In het proces-verbaal van verhoor van de medeverdachte [medeverdachte 1] staat het volgende gerelateerd:
“V: Waar zijn jullie heengereden?
A: Vanuit het bos?
V: Ja.
A: Richting de pinautomaat. Daarna onderweg ging iemand pinnen, dus werd er gepind.
V: Wie ging er pinnen?
A: De bestuurder.”
In het proces-verbaal van verhoor van de medeverdachte [medeverdachte 2] staat het volgende gerelateerd:
“V: Vertel eens wat er gebeurd vanaf het moment dat [slachtoffer] in de auto stapte?
A: Eerst was het gewoon heel normaal. Totdat we de bossen in gingen.
V: Wat gebeurd er dan?
A: Toen werd hij toegetakeld. Hij werd geslagen met een brandblusser.
V: Waar heb jij de brandblusser weggegooid?
A: In het bos.
V: Oké, nadat jij de brandblusser had afgepakt, wat gebeurde er toen?
A: Hij werd toen nog een keer toegetakeld. Hij kreeg een paar vuistslagen. Hierna werd er nog eens 1000 euro van hem gepind en werd zijn telefoon afgepakt. Later werd hij afgezet bij de Donderberg.
V: Hoe vaak werd hij nog geslagen?
A: Niet vaak. Maar hij kreeg nog wel een mes tegen zijn hoofd.
V: Jij zegt dat er 1000 euro werd gepind. Hoe is dit gegaan?
A: Dit bedrag werd overgemaakt naar zijn pas en iemand anders heeft het geld vervolgens gepind.
V: Hoe is deze persoon aan de pas gekomen?
A: Van die [slachtoffer] .
V: Hoe ging dit met die pas. Werd de pas gewoon afgegeven, of hoe ging dit?

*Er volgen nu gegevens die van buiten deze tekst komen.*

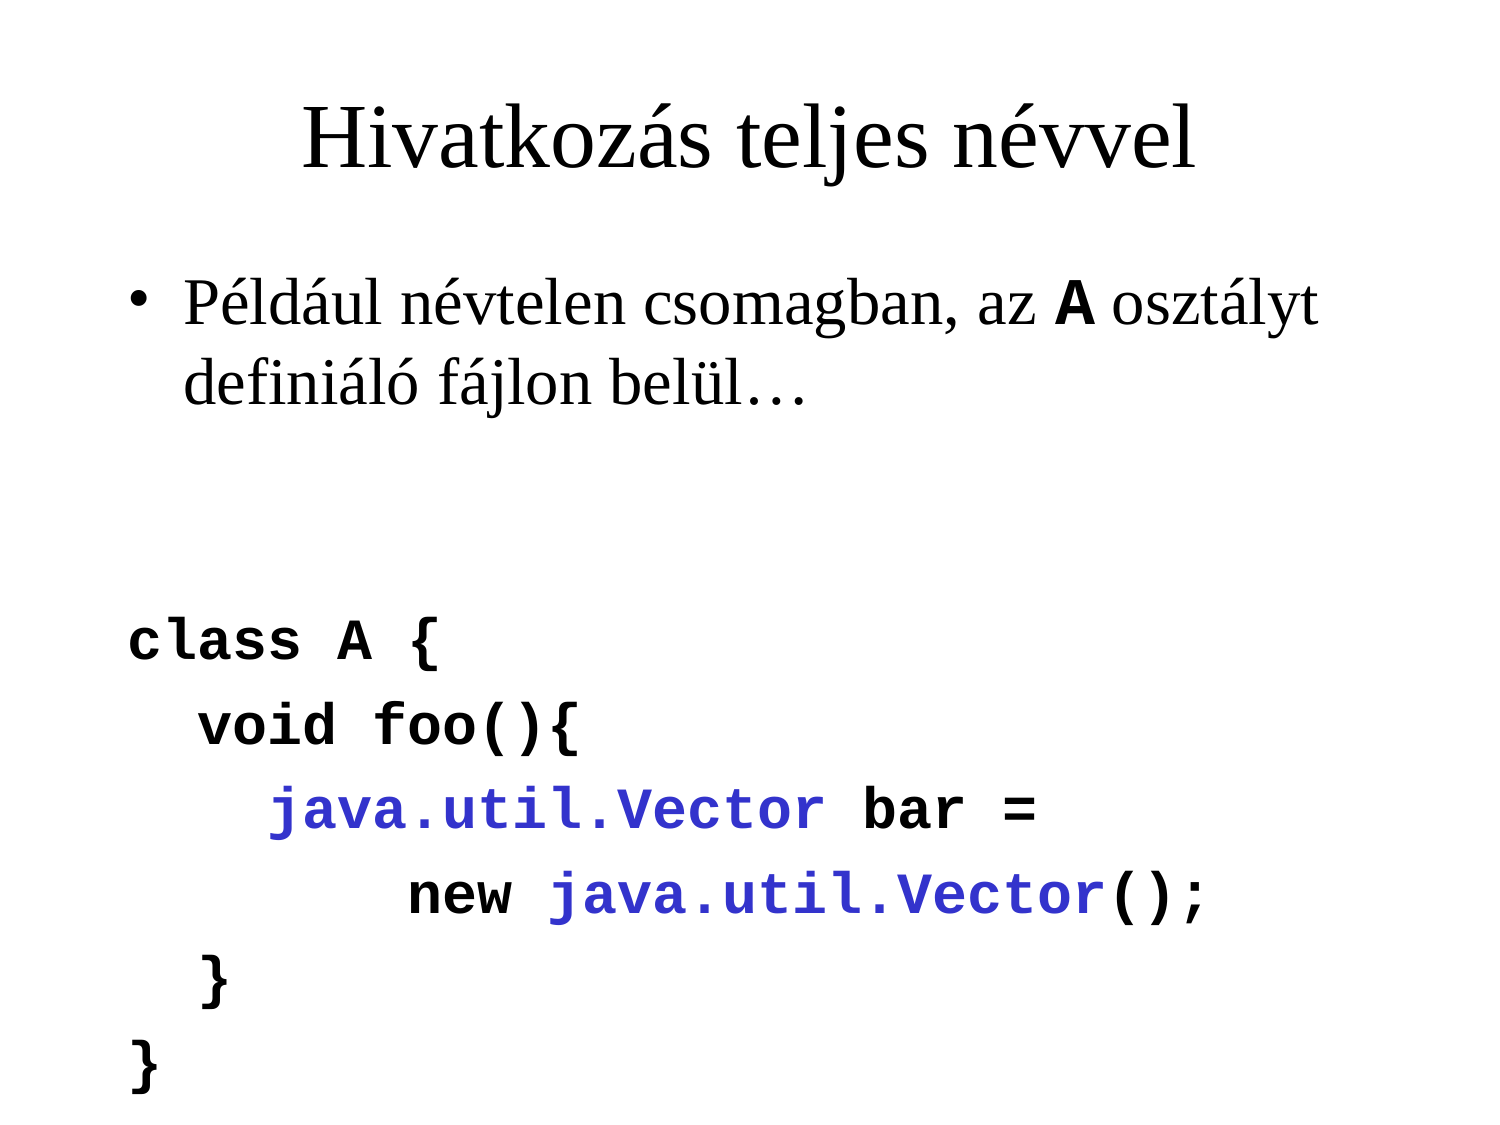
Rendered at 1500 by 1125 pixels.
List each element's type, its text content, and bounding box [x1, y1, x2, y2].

title Hivatkozás teljes névvel [112, 37, 1388, 225]
list Például névtelen csomagban, az A osztályt definiáló fájlon belül… class A { void foo(){ java.util.Vector bar = new java.util.Vector(); } } [112, 249, 1388, 1102]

A: Nee, niet vrijwillig. Onder dwang, vijandig.
V: Wat is onder dwang?
A: Met eens mes op de keel.
V: Hoe werd de telefoon afgepakt?
A: Iemand zei gewoon geef die telefoon en hij deed dat.
V: Was dit vrijwillig?
A: Nee.
V: Wat is de reden dat deze jongen zo toegetakeld moest worden?
A: Geld.
V: Wat is er in de auto gebeurd op het moment de jongen uit de Golf er in zat?
A: Het werd dreigen.
V: Wat werd dreigend?
A: Hoe de jongen uit de Golf tegen [slachtoffer] bezig was.
V: Wat deed hij dan?
A: Schelden, dreigen, intimideren. Dat hij alles moest afgeven wat hij bij had.
V: Wat heeft [slachtoffer] allemaal afgegeven?

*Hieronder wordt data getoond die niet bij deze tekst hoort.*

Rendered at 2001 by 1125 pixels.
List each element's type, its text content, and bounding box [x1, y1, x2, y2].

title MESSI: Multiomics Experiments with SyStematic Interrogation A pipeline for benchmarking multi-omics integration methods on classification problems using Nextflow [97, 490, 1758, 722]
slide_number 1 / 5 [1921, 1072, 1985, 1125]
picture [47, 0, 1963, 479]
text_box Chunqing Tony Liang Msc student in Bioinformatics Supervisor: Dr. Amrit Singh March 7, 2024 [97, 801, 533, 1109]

A: Zijn telefoon, pinpas en ID.
V: Aan wie heeft hij die in eerste instantie afgegeven?
A: We hebben deze spullen allemaal in onze handen gehad.
V: Maar aan wie heeft [slachtoffer] dit gegeven?
A: De jongen uit de Golf.
V: Hoeveel werd er gepind?
A: 1000 euro. Dit geld heb ik ook gezien.”

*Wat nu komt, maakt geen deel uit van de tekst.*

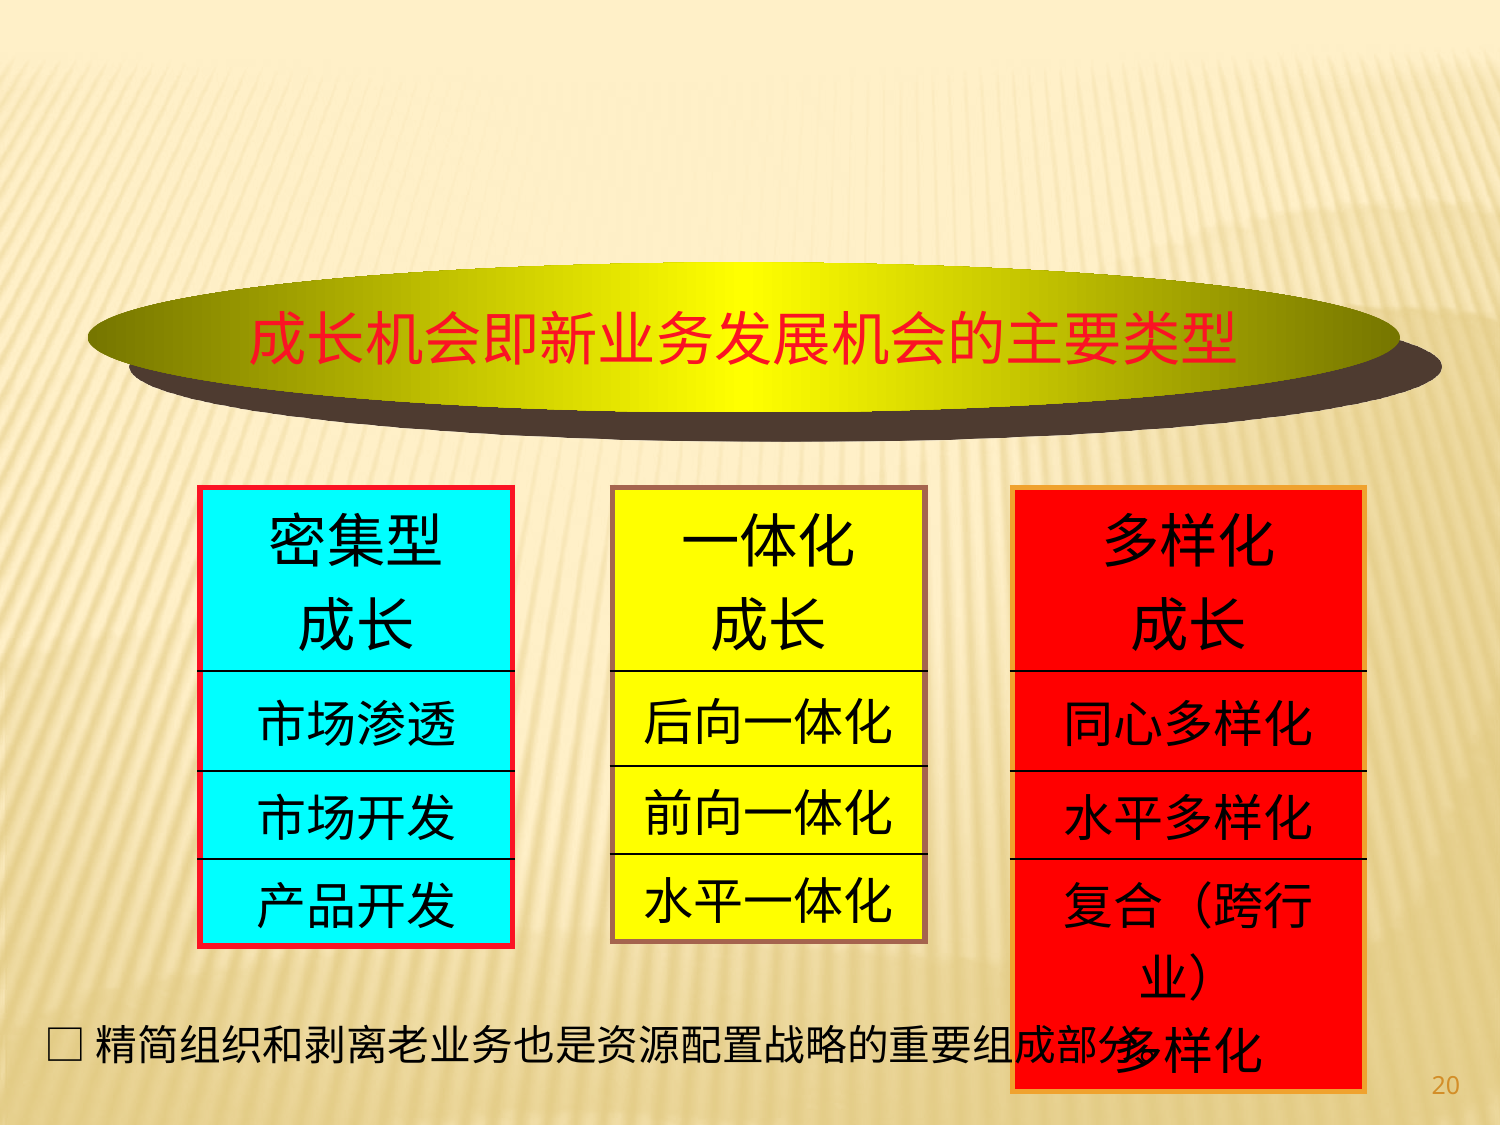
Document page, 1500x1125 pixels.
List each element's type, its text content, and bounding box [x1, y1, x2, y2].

table_header 多样化 成长 [1015, 490, 1362, 670]
table_cell 同心多样化 [1015, 672, 1362, 770]
table_cell 产品开发 [203, 860, 510, 943]
table_cell 复合（跨行业） 多样化 [1015, 860, 1362, 1089]
table_cell 后向一体化 [615, 672, 922, 765]
table_cell 前向一体化 [615, 767, 922, 853]
table_cell 市场渗透 [203, 672, 510, 770]
table_cell 水平多样化 [1015, 772, 1362, 858]
table_cell 市场开发 [203, 772, 510, 858]
table_header 密集型 成长 [203, 490, 510, 670]
text_box □精简组织和剥离老业务也是资源配置战略的重要组成部分。 [29, 1011, 1176, 1077]
text_box 成长机会即新业务发展机会的主要类型 [87, 262, 1401, 413]
table_cell 水平一体化 [615, 855, 922, 939]
slide_number 20 [1350, 1062, 1475, 1103]
table_header 一体化 成长 [615, 490, 922, 670]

In het proces-verbaal van bevindingen d.d. 25 november 2022 staat het volgende gerelateerd:
Door aangever [slachtoffer] werd verklaard dat hij zijn pinpas en pincode moest afgeven aan de bestuurder van de Nissan Micra die daarna geld gepind heeft. Door het onderzoeksteam werden de bankgegevens van aangever [slachtoffer] gevorderd en onderzocht. Hieruit is het volgende gebleken:
Transactie op 9 november 2022:
om 22:44 uur, 1000 euro bij de geldautomaat Hoekstraat te Roermond.
In het proces-verbaal van bevindingen d.d. 16 november 2022 staat het volgende gerelateerd:
Van de pinautomaat op de Hoekstraat te Roermond werden de camerabeelden onderzocht. Uit de bevindingen van deze camerabeelden is gebleken dat op 9 november 2022 om 22:44 uur door een man wordt gepind met een pinpas. Het signalement van de man komt overeen met de door [slachtoffer] omschreven bestuurder van de Nissan Micra.
Op de camerabeelden is te zien dat de man geld uit de automaat pakt en in zijn linker jaszak steekt. Vervolgens is te zien dat de man naar een geparkeerd voertuig loopt en dat hierna een lichtkleurig 3-deurs voertuig wegrijdt. Betreffend voertuig rijdt om 22:45 uur weg.
In het proces-verbaal herkenning persoon door opsporingsambtenaar d.d. 17 november 2022 staat het volgende gerelateerd:
“Er werd mij door verbalisant [verbalisant 1] een foto getoond waarbij een man te zien was
die bij een pinautomaat stond.
Ik, verbalisant [verbalisant 2] , herken [verdachte] ambtshalve omdat ik hem enkele weken geleden bij een melding heb gecontroleerd. Hierbij heb ik zijn uiterlijk van dichtbij kunnen zien.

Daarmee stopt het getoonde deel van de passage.